The undersigned hereby grants to each such attorney-in-fact full power and
authority to do and perform any and every act and thing whatsoever requisite,
necessary, or proper to be done in the exercise of any of the rights and powers
herein granted, as fully to all intents and purposes as the undersigned might
or could do if personally present, with full power of substitution or
revocation, hereby ratifying and confirming all that such attorney-in-fact,
or such attorney-in-fact's substitute or substitutes, shall lawfully do or
cause to be done by virtue of this power of attorney and the rights and powers
herein granted.
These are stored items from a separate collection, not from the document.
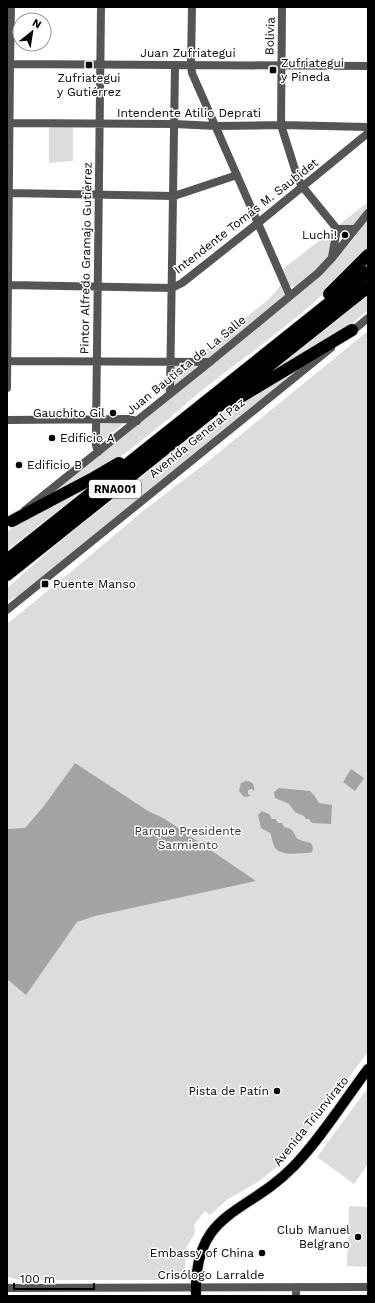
<svg xmlns="http://www.w3.org/2000/svg" width="375" height="1303" font-family="'Work Sans',sans-serif">
<style>
.green{fill:#dcdcdc}
.water{fill:#a3a3a3}
.lines{fill:none;stroke-linecap:round;stroke-linejoin:round}
.major-casing{stroke:#dbdbdb;stroke-width:12}
.highway-casing{stroke:#dbdbdb;stroke-width:14}
.minor{stroke:#555;stroke-width:8}
.major{stroke:#000;stroke-width:10}
.highway{stroke:#000;stroke-width:12}
.poi-dot{fill:#000;stroke:#fff;stroke-width:1.5}
.labels{text-anchor:middle;stroke-width:3;stroke-linejoin:round;paint-order:stroke}
.shield{fill:#fff;stroke:#4c4c4c;stroke-width:1}
.shield-label{font-size:11px;font-weight:bold;fill:#000}
.street-label{font-size:12px;fill:#000;stroke:#fff}
.poi-label{font-size:12px;fill:#000;stroke:#fff;text-anchor:end}
.park-label{font-size:12px;fill:#333;stroke:#fff}
</style>
<rect width="100%" height="100%" fill="#fff"/>
<path class="green" d="M49,126H73V161L49,163Z
M368,202V208L353,226L339,225Z
M368,217V249C328,296 277,333 228,370C184,403 144,443 96,473C78,485 57,494 37,504L327,269L355,237Z
M333,230C331,238 331,247 329,255C324,269 306,279 295,288L290,286L283,269Z
M282,284L286,296L207,360L194,359L269,299Z
M368,296V310L344,330L272,373Z
M368,331V1052L288,1157L261,1180L228,1199L210,1215L205,1211L194,1225L195,1233L186,1248L185,1268L174,1280H21L11,1278L7,1276V624L79,565L143,511L206,463Z
M172,364L199,365L200,367L173,388Z
M305,365L18,596L7,601V588L56,545L226,410Z
M121,423L122,425L101,442H99L100,424Z
M92,483L19,541L7,550V532L19,521Z
M367,1089L368,1164L354,1184L317,1157Z
M349,1206L368,1207V1267L347,1266Z"/>
<path class="water" d="M75,763L148,811L165,819L256,881L95,916L77,922L26,995L7,979V829L25,828L44,806Z
M351,769L364,778L355,791L343,782Z
M246,781C252,781 255,785 254,791L252,789L248,790V794L251,796L244,797L239,791L241,783Z
M279,788L310,791L314,795L319,803L332,805L331,824L312,823L309,819H306L304,816L295,812L289,804L275,798L274,792Z
M262,811L269,814L272,819H276L278,823H282L284,827C296,829 293,835 298,839C302,841 307,842 311,843L313,848L312,852L308,853C298,853 280,857 274,846C272,842 272,837 270,833L261,828L258,815Z"/>
<g class="lines">
<defs>
<path id="major" d="M196,1296C193,1210 247,1215 294,1166C321,1138 344,1101 368,1069"/>
<path id="highway" d="M329,294L368,255
M234,401L352,330
M12,521L95,477L119,463
M7,560L368,272
M7,575L368,287"/>
</defs>
<use href="#major" class="major-casing"/>
<use href="#highway" class="highway-casing"/>
<path class="minor" d="M192,7L191,65L192,73L290,296
M282,7L281,125L298,179L302,186L337,229L332,257
M7,64L368,66
M9,123L175,124L216,126L281,125L368,127
M9,193L174,196L237,175
M337,229H355
M8,285L172,288L182,283L258,223L368,133
M350,333L368,318
M7,361L210,362
M7,388L10,64L11,7
M170,394L175,65
M7,420L128,419L137,421
M98,452L96,445V433L101,7
M25,510L210,362L318,273L332,258L368,213
M7,610L331,348
M296,1287V1296
M7,1288L368,1287"/>
<use href="#major" class="major"/>
<use href="#highway" class="highway"/>
</g>
<g class="poi-dot">
<rect x="85" y="61" width="8" height="8" rx="2"/>
<rect x="269" y="66" width="8" height="8" rx="2"/>
<circle cx="345" cy="235" r="4"/>
<circle cx="113" cy="413" r="4"/>
<circle cx="52" cy="438" r="4"/>
<circle cx="19" cy="465" r="4"/>
<rect x="41" y="580" width="8" height="8" rx="2"/>
<circle cx="277" cy="1091" r="4"/>
<circle cx="358" cy="1237" r="4"/>
<circle cx="262" cy="1253" r="4"/>
</g>
<g class="labels">
<rect class="shield" x="89" y="480" width="52" height="18" rx="3"/>
<g class="shield-label">
<text x="115" y="493">RNA001</text>
</g>
<g class="street-label">
<text transform="translate(270 36) rotate(-88)" y="4">Bolivia</text>
<text x="188" y="57">Juan Zufriategui</text>
<text x="189" y="117">Intendente Atilio Deprati</text>
<text transform="translate(246 216) rotate(-38)" y="4">Intendente Tomás M. Saubidet</text>
<text transform="translate(86 258) rotate(-89)" y="4">Pintor Alfredo Gramajo Gutiérrez</text>
<text transform="translate(186 365) rotate(-39)" y="4">Juan Bautista de La Salle</text>
<text transform="translate(197 438) rotate(-39)" y="4">Avenida General Paz</text>
<text transform="translate(311 1121) rotate(-51)" y="4">Avenida Triunvirato</text>
<text x="211" y="1279">Crisólogo Larralde</text>
</g>
<g class="poi-label">
<text x="281" y="67" text-anchor="start">Zufriategui<tspan x="281" dy="14">y Pineda</tspan></text>
<text x="89" y="82" text-anchor="middle">Zufriategui<tspan x="89" dy="14">y Gutiérrez</tspan></text>
<text x="337" y="239">Luchi!</text>
<text x="105" y="417">Gauchito Gil</text>
<text x="60" y="442" text-anchor="start">Edificio A</text>
<text x="27" y="469" text-anchor="start">Edificio B</text>
<text x="53" y="588" text-anchor="start">Puente Manso</text>
<text x="269" y="1095">Pista de Patín</text>
<text x="350" y="1234">Club Manuel<tspan x="350" dy="14">Belgrano</tspan></text>
<text x="254" y="1257">Embassy of China</text>
</g>
<g class="park-label">
<text x="188" y="835">Parque Presidente<tspan x="188" dy="14">Sarmiento</tspan></text>
</g>
</g>
<rect width="375" height="1303" fill="none" stroke="#000000" stroke-width="16"/>
<g transform="translate(32 32) rotate(30)"><circle r="19" fill="#ffffff" stroke="#999999"/>
<path d="M0-3L7 15L0 10L-7 15Z" fill="#000000"/>
<text y="-6" font-size="11" font-weight="bold" text-anchor="middle" fill="#000000">N</text>
</g>
<path d="M14 1283v6h80v-6" fill="none" stroke="#000000" stroke-width="2"/>
<text x="20" y="1283" font-size="12" fill="#000000" stroke="#ffffff" stroke-width="3" paint-order="stroke">100 m</text>
</svg>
The undersigned acknowledges that the foregoing
attorneys-in-fact, in serving in such capacity at the request of the
undersigned, are not assuming, nor is the Company assuming, any of the
undersigned's responsibilities to comply with Section 16 of the Securities
Exchange Act of 1934.

This Power of Attorney shall remain in full force and effect until the
undersigned is no longer required to file Forms 3, 4, and 5 with respect to the
undersigned's holdings of and transactions in securities issued by the Company,
unless earlier revoked by the undersigned in a signed writing delivered to the
foregoing attorneys-in-fact.

IN WITNESS WHEREOF, the undersigned has caused this Power of Attorney to be
executed as of this 22nd day of February, 2013.